Nueva Toscana y la identidad del proyecto
El nombre Nueva Toscana surgió en los primeros planes de la iniciativa. La idea inicial incluía la plantación de uvas y la creación de una pequeña vinícola, proyecto que no avanzó.
Aún así, el nombre permaneció, asociado al clima, al paisaje montañoso y a la propuesta de vida en el campo. “Los planes van cambiando, pero la esencia quedó.

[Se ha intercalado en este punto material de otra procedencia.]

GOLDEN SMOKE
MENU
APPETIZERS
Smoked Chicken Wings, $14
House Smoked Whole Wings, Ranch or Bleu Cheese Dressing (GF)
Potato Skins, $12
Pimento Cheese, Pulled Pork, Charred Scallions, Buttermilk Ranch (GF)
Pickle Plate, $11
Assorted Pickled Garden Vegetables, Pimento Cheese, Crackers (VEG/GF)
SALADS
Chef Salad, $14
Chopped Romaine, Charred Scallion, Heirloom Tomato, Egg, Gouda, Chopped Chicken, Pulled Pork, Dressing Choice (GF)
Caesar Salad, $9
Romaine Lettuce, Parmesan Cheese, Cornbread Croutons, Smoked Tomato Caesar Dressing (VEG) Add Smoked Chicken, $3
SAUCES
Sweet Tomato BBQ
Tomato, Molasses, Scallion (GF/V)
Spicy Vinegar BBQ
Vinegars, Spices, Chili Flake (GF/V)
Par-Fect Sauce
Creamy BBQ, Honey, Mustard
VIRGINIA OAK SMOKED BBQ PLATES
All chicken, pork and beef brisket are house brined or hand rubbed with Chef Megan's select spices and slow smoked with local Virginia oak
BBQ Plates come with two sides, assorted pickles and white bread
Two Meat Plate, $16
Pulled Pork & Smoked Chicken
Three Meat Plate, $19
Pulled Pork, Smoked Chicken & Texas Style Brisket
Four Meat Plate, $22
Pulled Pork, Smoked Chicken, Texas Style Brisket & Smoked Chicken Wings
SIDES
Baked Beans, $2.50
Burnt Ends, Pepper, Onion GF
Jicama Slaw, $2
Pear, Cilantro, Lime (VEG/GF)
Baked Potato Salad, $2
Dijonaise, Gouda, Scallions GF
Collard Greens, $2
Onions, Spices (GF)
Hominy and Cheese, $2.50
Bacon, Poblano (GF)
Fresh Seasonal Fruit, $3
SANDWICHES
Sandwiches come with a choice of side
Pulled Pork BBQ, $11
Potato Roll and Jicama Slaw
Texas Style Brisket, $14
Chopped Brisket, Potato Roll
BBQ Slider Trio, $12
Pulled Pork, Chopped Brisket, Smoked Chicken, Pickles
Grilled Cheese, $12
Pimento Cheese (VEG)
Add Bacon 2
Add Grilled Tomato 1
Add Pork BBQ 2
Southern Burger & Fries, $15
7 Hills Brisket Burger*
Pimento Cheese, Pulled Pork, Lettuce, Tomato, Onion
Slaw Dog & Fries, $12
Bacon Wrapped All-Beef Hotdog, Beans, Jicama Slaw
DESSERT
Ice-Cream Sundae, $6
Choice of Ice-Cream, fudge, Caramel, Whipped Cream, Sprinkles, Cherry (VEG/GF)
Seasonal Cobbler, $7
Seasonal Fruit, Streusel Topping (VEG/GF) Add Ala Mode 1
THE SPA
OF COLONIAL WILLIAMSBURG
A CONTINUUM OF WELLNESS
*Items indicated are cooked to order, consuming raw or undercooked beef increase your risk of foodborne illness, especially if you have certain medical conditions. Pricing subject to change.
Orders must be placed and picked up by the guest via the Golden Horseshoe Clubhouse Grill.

Es un lugar de acogida, de pausa”, resumió Tati.
Las construcciones fueron pensadas para mantener la calidez y respetar el ambiente natural, con iluminación suave, materiales simples e integración al ritmo de la roza.
Entre la ciudad y la decisión de quedarse
Dividiendo el tiempo entre Franca, en el interior de São Paulo, y Capitólio, Tati afirma que el cambio definitivo a Minas es un plan cada vez más cercano. “La ciudad cansa. Aquí no cansa”, dijo.

La relación con el campo proviene de la infancia. Por parte de la familia materna, la región siempre estuvo presente; por el lado paterno, la vivencia en el Pantanal reforzó el vínculo con la naturaleza. “Creo que siempre quise esto, incluso sin saberlo”, afirmó.
Trabajo colectivo y raíces humanas
Al final de la visita, Eduardo Pádua destacó el papel de las personas que mantienen el proyecto en funcionamiento. Tati hizo hincapié en citar a sus hermanos Juliano y João, que viven y trabajan en el lugar.
“No somos nadie solos”, dijo, emocionada. “Si hay algo que funciona aquí, es porque hay buena gente junto.”
El encuentro terminó con café colado, pan de queso y pastel de maíz, preparados allí mismo, reforzando el espíritu de acogida que define el Fecho da Serra.
En tiempos de prisa urbana y exceso de ruido, ¿cuántas personas estarían dispuestas a cambiar el concreto por el sonido de los animales y el ritmo lento de la montaña?